Selectivity estimation
----------------------
Throughout the planner clauselist_selectivity() still remains in charge of
most selectivity estimate requests. clauselist_selectivity() can be instructed
to try to make use of any extended statistics on the given RelOptInfo, which
it will do if:
(a) An actual valid RelOptInfo was given. Join relations are passed in as
NULL, therefore are invalid.
(b) The relation given actually has any extended statistics defined which
are actually built.
When the above conditions are met, clauselist_selectivity() first attempts to
pass the clause list off to the extended statistics selectivity estimation
function. This function may not find any clauses which it can perform any
estimations on. In such cases, these clauses are simply ignored. When actual
estimation work is performed in these functions they're expected to mark which
clauses they've performed estimations for so that any other function
performing estimations knows which clauses are to be skipped.
Size of sample in ANALYZE
-------------------------
When performing ANALYZE, the number of rows to sample is determined as
(300 * statistics_target)
That works reasonably well for statistics on individual columns, but perhaps
it's not enough for extended statistics. Papers analyzing estimation errors
all use samples proportional to the table (usually finding that 1-3% of the
table is enough to build accurate stats).

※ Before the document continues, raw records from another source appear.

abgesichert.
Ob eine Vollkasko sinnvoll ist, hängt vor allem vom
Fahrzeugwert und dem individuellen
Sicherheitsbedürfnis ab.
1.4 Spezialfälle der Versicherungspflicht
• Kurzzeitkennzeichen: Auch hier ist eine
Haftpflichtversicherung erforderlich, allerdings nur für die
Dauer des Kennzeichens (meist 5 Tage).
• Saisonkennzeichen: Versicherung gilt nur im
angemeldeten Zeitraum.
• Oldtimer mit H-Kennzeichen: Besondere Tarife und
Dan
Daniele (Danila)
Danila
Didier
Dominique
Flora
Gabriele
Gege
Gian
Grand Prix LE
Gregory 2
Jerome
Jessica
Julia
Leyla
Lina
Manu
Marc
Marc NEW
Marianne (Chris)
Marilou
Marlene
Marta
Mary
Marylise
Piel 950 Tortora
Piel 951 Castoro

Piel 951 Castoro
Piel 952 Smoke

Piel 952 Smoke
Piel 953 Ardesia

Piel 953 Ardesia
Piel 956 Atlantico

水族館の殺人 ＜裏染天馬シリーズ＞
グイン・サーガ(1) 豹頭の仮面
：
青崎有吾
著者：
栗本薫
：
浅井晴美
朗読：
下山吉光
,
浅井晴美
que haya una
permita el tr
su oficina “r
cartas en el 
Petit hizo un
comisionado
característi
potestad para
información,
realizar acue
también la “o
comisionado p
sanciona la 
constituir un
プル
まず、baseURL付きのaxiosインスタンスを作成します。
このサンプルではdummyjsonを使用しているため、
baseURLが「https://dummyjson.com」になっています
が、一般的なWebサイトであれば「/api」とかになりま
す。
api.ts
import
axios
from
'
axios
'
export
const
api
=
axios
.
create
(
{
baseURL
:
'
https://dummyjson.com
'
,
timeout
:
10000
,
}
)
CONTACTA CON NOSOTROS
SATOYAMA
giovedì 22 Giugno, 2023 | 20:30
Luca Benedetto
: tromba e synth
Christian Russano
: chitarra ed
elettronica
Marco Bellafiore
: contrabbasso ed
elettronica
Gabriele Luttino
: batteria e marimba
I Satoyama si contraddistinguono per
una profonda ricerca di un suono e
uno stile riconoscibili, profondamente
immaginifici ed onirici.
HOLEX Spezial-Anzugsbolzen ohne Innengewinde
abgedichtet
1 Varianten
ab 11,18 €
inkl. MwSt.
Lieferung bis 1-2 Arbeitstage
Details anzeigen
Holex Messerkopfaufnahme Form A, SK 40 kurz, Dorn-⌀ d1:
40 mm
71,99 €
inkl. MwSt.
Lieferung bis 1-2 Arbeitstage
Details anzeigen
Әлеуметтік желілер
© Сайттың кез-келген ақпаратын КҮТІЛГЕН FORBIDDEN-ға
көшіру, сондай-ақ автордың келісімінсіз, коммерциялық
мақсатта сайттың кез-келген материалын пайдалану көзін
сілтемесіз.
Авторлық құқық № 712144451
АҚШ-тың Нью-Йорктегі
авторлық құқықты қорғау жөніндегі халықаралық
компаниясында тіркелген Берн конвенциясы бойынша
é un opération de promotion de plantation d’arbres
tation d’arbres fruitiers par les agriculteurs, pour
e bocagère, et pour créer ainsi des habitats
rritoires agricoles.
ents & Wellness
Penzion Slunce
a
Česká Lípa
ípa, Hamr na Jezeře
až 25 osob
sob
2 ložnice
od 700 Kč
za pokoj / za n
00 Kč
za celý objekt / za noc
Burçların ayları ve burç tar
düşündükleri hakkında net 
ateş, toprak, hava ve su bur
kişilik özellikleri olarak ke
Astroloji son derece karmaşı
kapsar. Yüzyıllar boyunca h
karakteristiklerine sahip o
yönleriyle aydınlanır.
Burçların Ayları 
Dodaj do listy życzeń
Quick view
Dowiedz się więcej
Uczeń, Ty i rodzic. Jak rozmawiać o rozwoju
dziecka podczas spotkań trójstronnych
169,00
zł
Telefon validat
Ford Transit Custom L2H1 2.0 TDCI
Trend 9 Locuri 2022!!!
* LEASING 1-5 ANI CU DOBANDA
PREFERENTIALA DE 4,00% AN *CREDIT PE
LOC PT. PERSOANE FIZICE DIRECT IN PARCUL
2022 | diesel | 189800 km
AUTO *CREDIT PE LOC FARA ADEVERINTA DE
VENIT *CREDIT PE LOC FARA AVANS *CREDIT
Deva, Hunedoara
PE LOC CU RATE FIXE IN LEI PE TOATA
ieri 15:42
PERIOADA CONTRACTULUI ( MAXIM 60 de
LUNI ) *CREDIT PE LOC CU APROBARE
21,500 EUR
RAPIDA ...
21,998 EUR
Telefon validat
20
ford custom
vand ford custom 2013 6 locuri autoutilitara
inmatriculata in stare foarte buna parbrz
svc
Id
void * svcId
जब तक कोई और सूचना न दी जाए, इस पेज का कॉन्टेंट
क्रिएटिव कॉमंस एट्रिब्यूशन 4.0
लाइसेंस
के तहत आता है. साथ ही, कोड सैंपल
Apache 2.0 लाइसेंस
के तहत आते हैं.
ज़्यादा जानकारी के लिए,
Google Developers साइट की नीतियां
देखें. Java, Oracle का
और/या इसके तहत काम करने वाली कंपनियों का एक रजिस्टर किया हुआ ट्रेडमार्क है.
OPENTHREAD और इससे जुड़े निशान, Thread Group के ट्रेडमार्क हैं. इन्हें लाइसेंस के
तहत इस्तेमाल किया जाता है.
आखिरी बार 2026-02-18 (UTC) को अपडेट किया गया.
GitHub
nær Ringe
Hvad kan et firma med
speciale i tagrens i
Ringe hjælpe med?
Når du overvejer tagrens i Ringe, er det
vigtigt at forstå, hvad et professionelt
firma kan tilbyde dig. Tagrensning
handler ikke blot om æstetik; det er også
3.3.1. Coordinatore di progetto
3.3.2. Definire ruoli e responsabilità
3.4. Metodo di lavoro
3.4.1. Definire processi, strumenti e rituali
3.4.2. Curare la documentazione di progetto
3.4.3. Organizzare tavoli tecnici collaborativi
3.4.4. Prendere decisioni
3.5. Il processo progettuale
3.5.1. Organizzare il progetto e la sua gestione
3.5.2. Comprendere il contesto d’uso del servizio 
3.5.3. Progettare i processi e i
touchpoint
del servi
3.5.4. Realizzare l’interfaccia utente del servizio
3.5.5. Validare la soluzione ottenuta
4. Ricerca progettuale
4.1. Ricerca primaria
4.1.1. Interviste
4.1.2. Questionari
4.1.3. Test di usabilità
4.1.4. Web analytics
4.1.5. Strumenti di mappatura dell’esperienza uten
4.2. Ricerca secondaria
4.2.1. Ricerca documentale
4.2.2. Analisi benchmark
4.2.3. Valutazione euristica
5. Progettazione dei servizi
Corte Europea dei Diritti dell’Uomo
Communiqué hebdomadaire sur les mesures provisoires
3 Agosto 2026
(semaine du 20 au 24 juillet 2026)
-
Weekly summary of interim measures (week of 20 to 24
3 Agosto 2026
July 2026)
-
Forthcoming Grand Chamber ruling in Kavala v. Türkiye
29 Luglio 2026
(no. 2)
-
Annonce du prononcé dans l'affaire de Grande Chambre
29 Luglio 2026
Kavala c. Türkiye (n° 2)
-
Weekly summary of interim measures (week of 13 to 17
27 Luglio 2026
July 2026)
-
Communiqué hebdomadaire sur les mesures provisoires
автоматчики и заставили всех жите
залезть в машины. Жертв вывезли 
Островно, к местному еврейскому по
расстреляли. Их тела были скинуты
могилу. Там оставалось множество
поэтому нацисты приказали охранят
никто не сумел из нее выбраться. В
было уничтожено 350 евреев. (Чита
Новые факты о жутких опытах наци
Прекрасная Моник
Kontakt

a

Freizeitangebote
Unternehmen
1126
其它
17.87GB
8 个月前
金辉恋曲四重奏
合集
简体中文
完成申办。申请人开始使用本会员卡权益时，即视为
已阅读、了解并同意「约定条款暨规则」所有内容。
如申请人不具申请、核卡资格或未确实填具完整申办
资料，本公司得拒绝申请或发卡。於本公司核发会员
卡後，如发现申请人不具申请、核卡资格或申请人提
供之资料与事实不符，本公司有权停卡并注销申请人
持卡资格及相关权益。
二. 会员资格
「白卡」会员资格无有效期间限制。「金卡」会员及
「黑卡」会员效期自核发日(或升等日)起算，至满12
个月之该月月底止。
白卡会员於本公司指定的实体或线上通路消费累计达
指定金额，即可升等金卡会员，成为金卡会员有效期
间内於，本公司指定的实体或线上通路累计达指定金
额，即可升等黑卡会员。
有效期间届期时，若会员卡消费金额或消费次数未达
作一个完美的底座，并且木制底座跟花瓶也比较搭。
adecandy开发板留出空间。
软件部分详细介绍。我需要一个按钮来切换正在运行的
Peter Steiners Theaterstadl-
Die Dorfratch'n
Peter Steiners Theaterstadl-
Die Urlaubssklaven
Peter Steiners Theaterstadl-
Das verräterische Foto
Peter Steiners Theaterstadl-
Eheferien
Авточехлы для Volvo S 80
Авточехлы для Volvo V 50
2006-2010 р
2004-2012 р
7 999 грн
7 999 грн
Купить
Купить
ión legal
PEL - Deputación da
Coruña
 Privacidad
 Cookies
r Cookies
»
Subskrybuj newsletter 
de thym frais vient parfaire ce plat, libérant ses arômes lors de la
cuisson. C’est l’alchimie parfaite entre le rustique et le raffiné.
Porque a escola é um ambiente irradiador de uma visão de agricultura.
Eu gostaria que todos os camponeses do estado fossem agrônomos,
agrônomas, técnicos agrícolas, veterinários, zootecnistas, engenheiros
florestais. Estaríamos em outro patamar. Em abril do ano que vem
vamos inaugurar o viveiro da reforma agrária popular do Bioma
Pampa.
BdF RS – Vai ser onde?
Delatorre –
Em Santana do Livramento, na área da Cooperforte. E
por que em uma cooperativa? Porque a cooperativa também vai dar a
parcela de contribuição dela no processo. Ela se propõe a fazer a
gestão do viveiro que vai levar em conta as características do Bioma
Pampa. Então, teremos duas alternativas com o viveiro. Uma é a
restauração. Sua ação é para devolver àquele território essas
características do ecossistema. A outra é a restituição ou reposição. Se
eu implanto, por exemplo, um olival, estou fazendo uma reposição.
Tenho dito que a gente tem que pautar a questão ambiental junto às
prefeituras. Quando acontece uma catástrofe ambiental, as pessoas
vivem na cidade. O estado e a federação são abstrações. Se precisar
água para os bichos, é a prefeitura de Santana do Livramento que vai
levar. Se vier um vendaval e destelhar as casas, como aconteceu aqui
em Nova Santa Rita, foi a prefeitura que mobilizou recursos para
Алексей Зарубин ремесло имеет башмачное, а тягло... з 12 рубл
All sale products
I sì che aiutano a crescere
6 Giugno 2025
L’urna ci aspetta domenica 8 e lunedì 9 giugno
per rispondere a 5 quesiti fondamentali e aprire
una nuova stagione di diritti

The requested accuracy (number of MCV items or histogram bins) should also
be considered when determining the sample size, and in extended statistics
those are not necessarily limited by statistics_target.
This however merits further discussion, because collecting the sample is quite
expensive and increasing it further would make ANALYZE even more painful.
Judging by the experiments with the current implementation, the fixed size
seems to work reasonably well for now, so we leave this as future work.